C’è una città di questo mondo,
ma così bella, ma così strana,
che pare un gioco di Fata Morgana
e una visione dal cuore profondo.

Avviluppata in un roseo velo,
sta con le sue chiese, palazzi, giardini,
tutta sospesa fra due turchini;
quello del mare, quello del cielo.

Così mutevole! A vederla
nelle mattine di sole bianco,
splende d’un riso pallido e stanco,
d’un chiuso lume, come la perla;
ma nei tramonti rossi affocati
è un’arca d’oro, ardente, raggiante,
nave immensa veleggiante a lontani lidi incantati.

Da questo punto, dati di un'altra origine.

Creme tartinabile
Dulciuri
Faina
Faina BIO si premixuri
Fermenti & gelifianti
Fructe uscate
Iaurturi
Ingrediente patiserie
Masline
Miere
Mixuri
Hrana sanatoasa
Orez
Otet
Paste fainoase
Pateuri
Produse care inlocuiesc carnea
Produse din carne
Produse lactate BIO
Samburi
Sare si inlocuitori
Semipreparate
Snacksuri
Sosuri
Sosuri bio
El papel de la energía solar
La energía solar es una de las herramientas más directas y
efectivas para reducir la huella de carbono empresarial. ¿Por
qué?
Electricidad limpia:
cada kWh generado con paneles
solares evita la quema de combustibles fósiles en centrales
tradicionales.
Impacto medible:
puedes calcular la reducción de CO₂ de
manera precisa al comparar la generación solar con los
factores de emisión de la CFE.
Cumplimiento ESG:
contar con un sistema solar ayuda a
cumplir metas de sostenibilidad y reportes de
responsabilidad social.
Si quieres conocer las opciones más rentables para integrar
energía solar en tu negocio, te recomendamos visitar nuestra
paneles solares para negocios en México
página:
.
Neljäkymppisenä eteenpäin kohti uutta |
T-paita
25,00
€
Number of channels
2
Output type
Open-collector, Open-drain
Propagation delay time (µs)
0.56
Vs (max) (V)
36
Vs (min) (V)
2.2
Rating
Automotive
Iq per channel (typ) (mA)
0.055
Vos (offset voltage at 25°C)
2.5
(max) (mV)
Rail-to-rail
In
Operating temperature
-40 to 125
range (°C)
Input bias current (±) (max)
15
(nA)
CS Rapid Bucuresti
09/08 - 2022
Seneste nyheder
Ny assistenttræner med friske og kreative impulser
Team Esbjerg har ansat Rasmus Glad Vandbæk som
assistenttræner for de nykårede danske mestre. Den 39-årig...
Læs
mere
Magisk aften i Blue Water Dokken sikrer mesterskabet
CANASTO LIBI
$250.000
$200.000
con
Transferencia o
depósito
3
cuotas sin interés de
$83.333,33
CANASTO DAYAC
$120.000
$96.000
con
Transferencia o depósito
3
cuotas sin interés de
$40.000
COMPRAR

Quando la luna alta inargenta
torri snelle e cupole piene,
e serpeggia per cento vene
d’acqua cupa e sonnolenta,
non si può dire quel ch’ella sia,
tanto è nuova mirabile cosa:
isola dolce, misteriosa,
regno infinito di fantasia…

Cosa di sogno vaga e leggera;
eppure porta mill’anni di storia,
e si corona della gloria
d’una grande vita guerriera.

Cuor di leonessa, viso che ammalia,
o tu, Venezia, due volte sovrana:
pianta di forte virtù romana,
fiore di tutta la grazia d’Italia.

(Diego Valeri)

Venezia, Venezia amore mio, quanto mi manchi. La prima volta che ho messo piede sul tuo suolo sono stata sopraffatta dalla tua bellezza luminosa, ma turbata dalla vista di teste e gambe a perdita d'occhio. Ero, non lo nascondo, triste per te, ma felice di scoprirti, così bella, con le tue strade e canali d’acqua e di pietra, sinuosi e misteriosi, i tuoi campanili, i tuoi edifici in equilibrio tra cielo e laguna, un'opera d'arte.

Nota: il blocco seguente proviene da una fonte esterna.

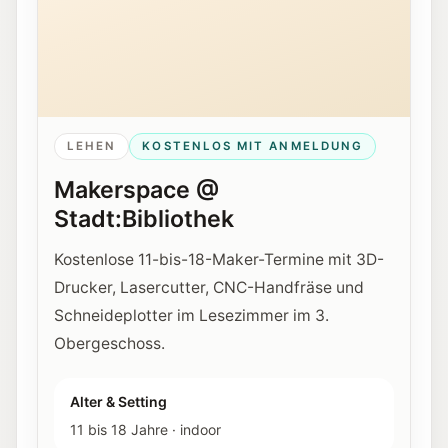
LEHEN
KOSTENLOS MIT ANMELDUNG
Makerspace @
Stadt:Bibliothek
Kostenlose 11-bis-18-Maker-Termine mit 3D-
Drucker, Lasercutter, CNC-Handfräse und
Schneideplotter im Lesezimmer im 3.
Obergeschoss.
Alter & Setting
11 bis 18 Jahre
·
indoor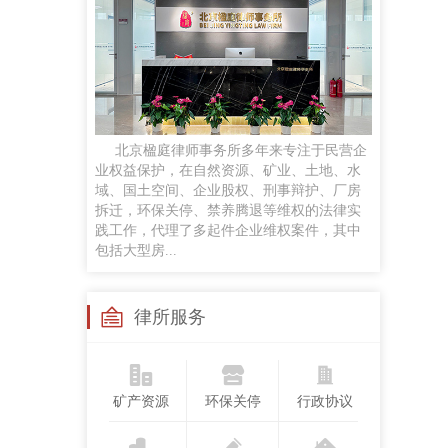
任黎明
律师
手机号：
政企磋商、商事谈判、企业常法、投融资咨询服务及民商事诉讼等
贡梦
北京楹庭律师事务所多年来专注于民营企
执业律师
业权益保护，在自然资源、矿业、土地、水
手机号：
域、国土空间、企业股权、刑事辩护、厂房
合同纠纷、婚姻家事、侵权纠纷、劳动争议案件，并对公司股权争议、合伙企业解散与清算
拆迁，环保关停、禁养腾退等维权的法律实
践工作，代理了多起件企业维权案件，其中
包括大型房...
苏继成
兼职律师
手机号：
律所服务
工作经历：曾任法官，律师，国企法律顾问研究领域：民商法、矿产资源法、职务犯罪
矿产资源
环保关停
行政协议
孙悦
执业律师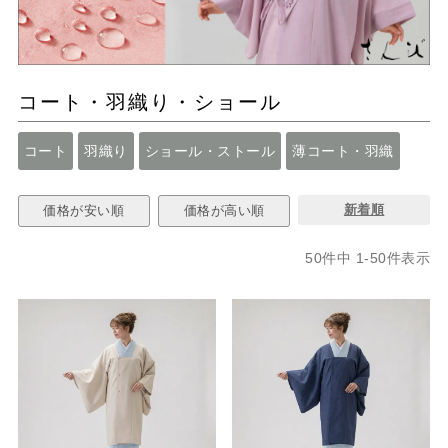
コート・羽織り・ショール
コート
羽織り
ショール・ストール
薄コート・羽織
新着順
価格が安い順
価格が高い順
50
件中
1
-
50
件表示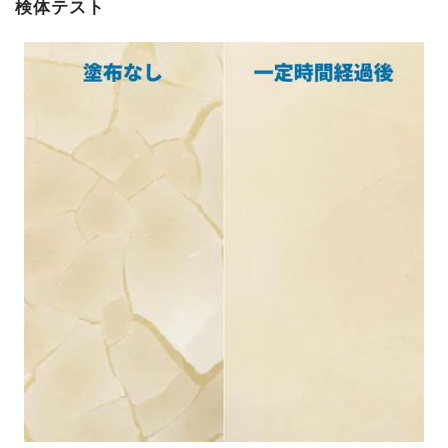
検体テスト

Finalmente a Venezia! La Serenissima! La tua strategica posizione marittima ti fece crescere e diventare la dominatrice dell’Adriatico, ma l’industria del turismo ti stava soffocando, invasa da gente e da navi enormi che hanno squilibrato l'ecosistema della laguna e cacciato i residenti. La pandemia e “l’acqua granda” hanno mostrato al mondo che Venezia non è Venezialand, ma una città fragile, che solo i suoi abitanti possono far vivere.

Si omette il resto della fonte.